For the record, I applied "non-evil" to the runtime checks done in a release
build, not to a vendor. :-)

> They are people, just like you
> and me. And when the standard gives them choices, they must make
> them. They try to make them in such a way as to please most of their
> customers. Sometimes they choose correctly, and sometimes they do not
> (as a vendor I admit to having chosen incorrectly sometimes). No
> vendor that I'm aware of is immune to making incorrect choices.

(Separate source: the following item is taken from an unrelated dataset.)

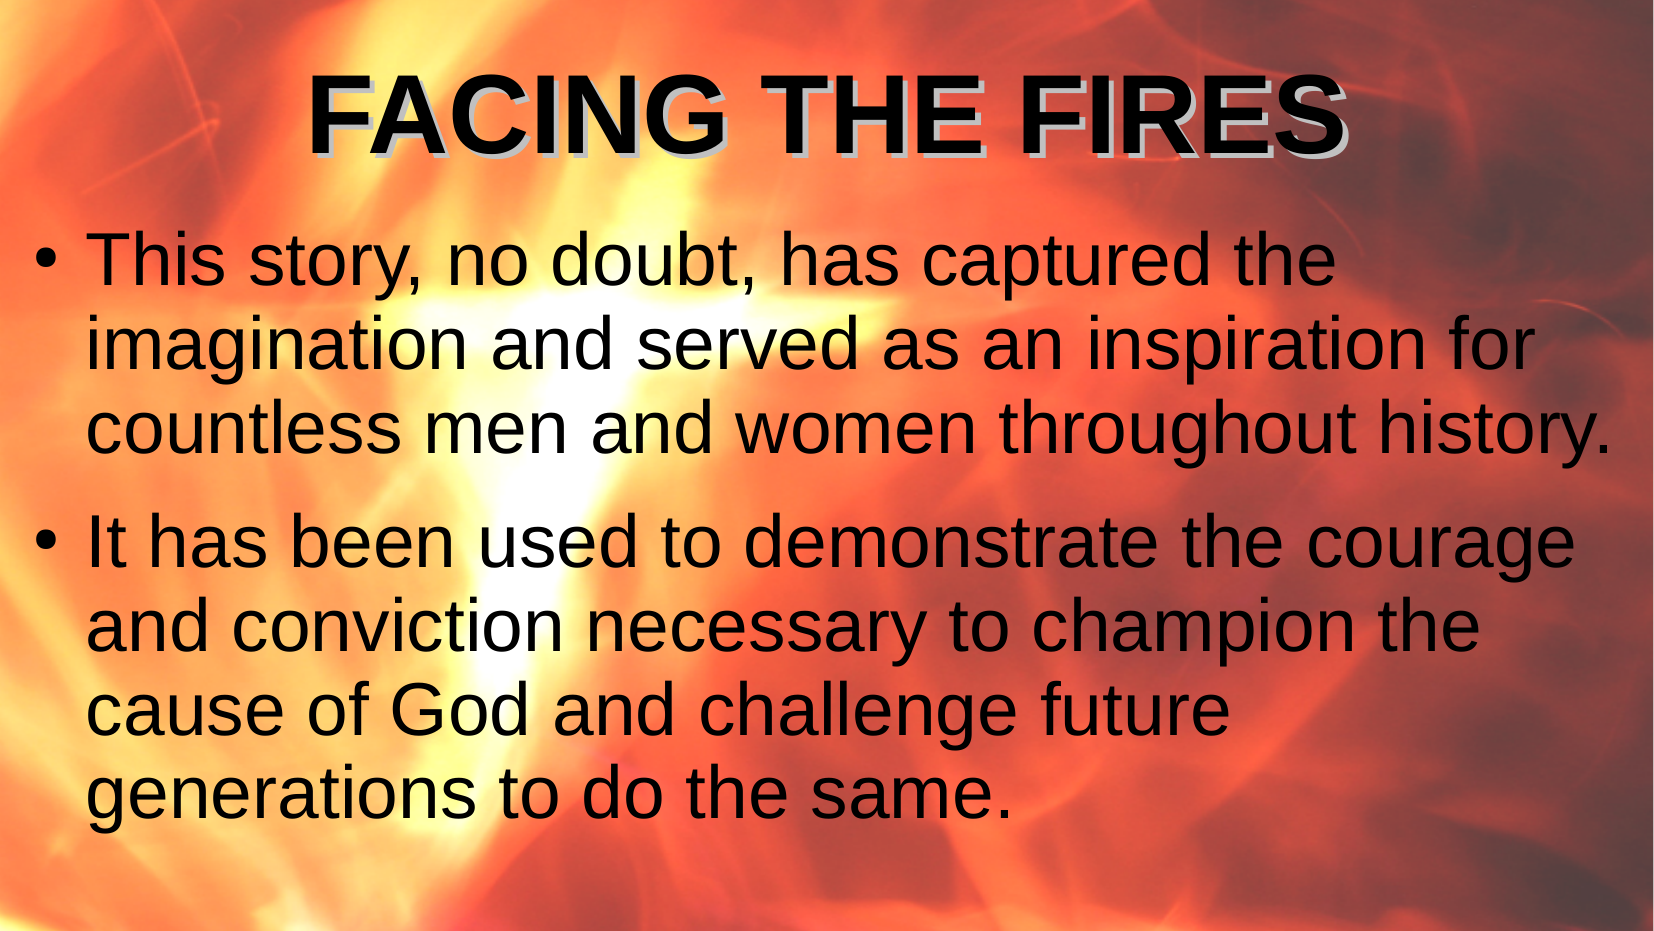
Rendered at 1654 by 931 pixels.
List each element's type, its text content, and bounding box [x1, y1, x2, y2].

list This story, no doubt, has captured the imagination and served as an inspiration for countless men and women throughout history. It has been used to demonstrate the courage and conviction necessary to champion the cause of God and challenge future generations to do the same. [15, 217, 1621, 901]
picture [0, 0, 1654, 931]
title FACING THE FIRES [82, 37, 1571, 193]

I accept that. So what's the problem? Vendor A ignores the mutex argument,
his users complain, so he finds a way to add checking that doesn't increase
sizeof(condition) and doesn't compromise performance for the rest of the
user base. Vendor B stores the mutex pointer in std::condition, his users
complain, he waits for the next ABI breakage and finds a way to achieve
comparable checking quality and efficiency without increasing
sizeof(condition). Everyone is happy.

...

> I don't know any more than you do, so my "forward looking" is no more
> or less valid than yours. But I strongly believe that it would be
> careless of us to be careless with sizeof(std::condition).

I'm not being careless with sizeof(condition). I already demonstrated two
ways to achieve checking without storing the pointer into the condition
itself, and hinted at another possibility (exploiting an unused void* in
pthread_cond_t). I also questioned your assertion that increasing
sizeof(condition) from 28 to 32 is of practical importance.